Uyarlama (adaptation) ve yeniden-yapım (remake) gibi kültürel üretim biçimlerinden söz ederken böyle bir terminoloji kullanmam garip gelebilir, gelmesin lütfen. ABD’nin 2. Dünya Savaşı’ndan sonra Marshall Planı’yla başlattığı dönemin kültürel ayağı son 50 yıldır böyle, yan sanayi ve çıkma parçalarla işliyor.
Başka ülke sinemalarında da uyarlama ve yeniden-yapımlar görülür -Türkiye’de 1970-’80lerde çok yapıldı-, bunda anormal bir şey yok. Kimi zaman kültürel etkileşim amacıyla, ama çoğunlukla başarısı kanıtlanmış formülleri kullanıp üretim maliyetini azaltmak ve kâr marjını yükseltmek için, kitlesel beğeni kazanmış yazınsal ürünler ve tiyatro yapıtları beyazperdeye uyarlanmış, çok seyirci toplayan filmler küçüklü büyüklü kültürel değişikliklerle yeniden yapılmıştır.
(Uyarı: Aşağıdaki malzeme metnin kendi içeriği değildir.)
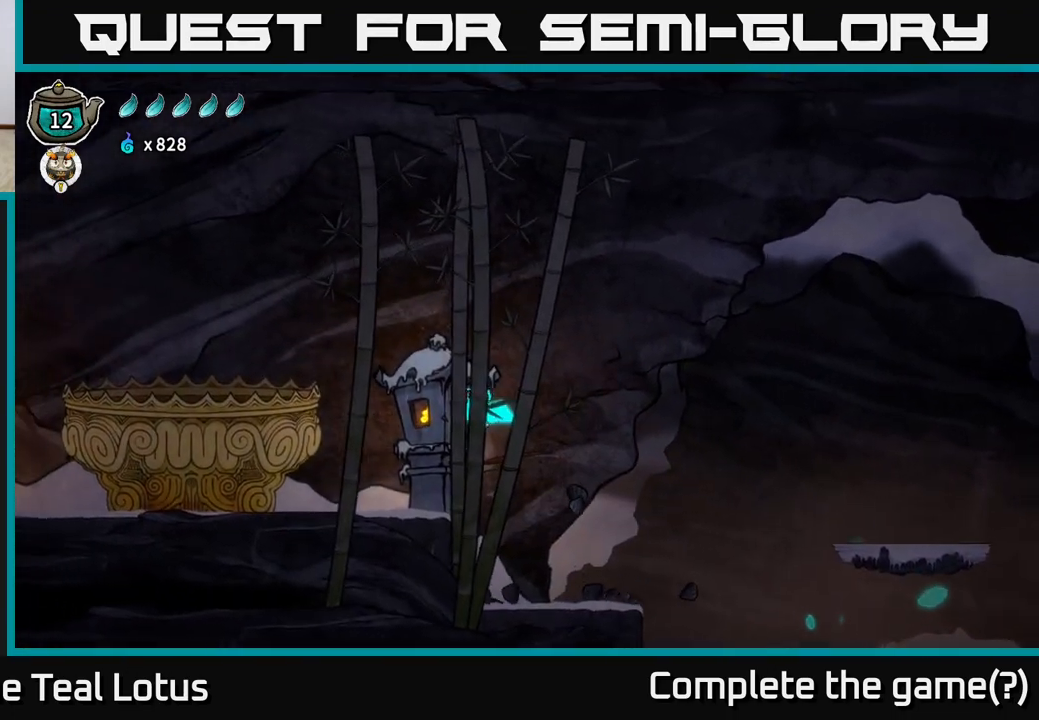
{"buttons": [], "left_stick": "left", "right_stick": "center", "events": [[433, "R2", "up"]]}
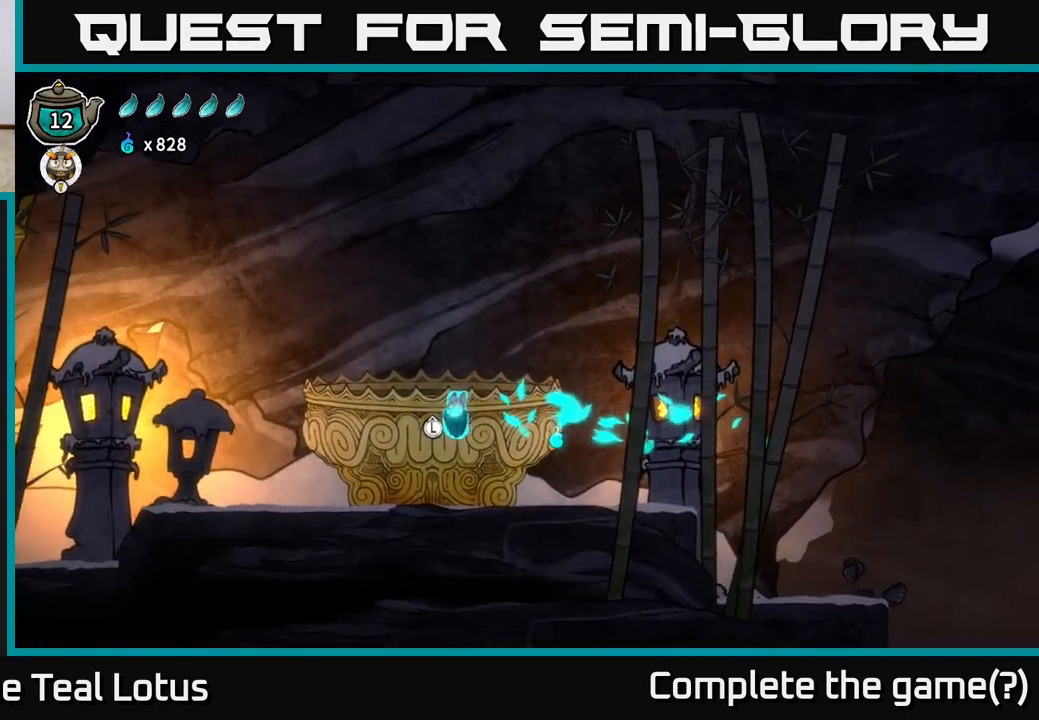
{"buttons": ["R2"], "left_stick": "left", "right_stick": "center", "events": [[417, "R2", "down"]]}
Ama devasa ‘film üretim bandı’ Bollywood’da (Hindistan) bile kısıtlı olan bu yöntem, bugün Hollywood’da neredeyse temel üretim biçimine dönüştü.
Avrupa veya Asya yapımı bir film çok mu beğenildi, Hollywood hemen yenisini yapıyor. Çok tutan bir çizgi-roman serisi veya bilgisayar oyunu mu var, Hollywood hemen film haklarını satın alıyor. Kabaca ‘Hollywood standartları’ olarak adlandırdığımız teknik ölçülere uygun biçimde uyarlanan ve yeniden-yapılan her şey, küreselleşme denilen tek yönlü yayılmacılık hareketinin pençesindeki dağıtım ağları sayesinde özgün üründen daha çok satılıyor, daha bilinir oluyor. Hatta kimi zaman, Türkiye’den bir örnekle çok güzel açıklanabilecek şöyle bir kültürel çarpılma bile yaşanıyor: “Aaa! Gördün mü, Aşk-ı Memnu’nun kitabını da çıkarmışlar!”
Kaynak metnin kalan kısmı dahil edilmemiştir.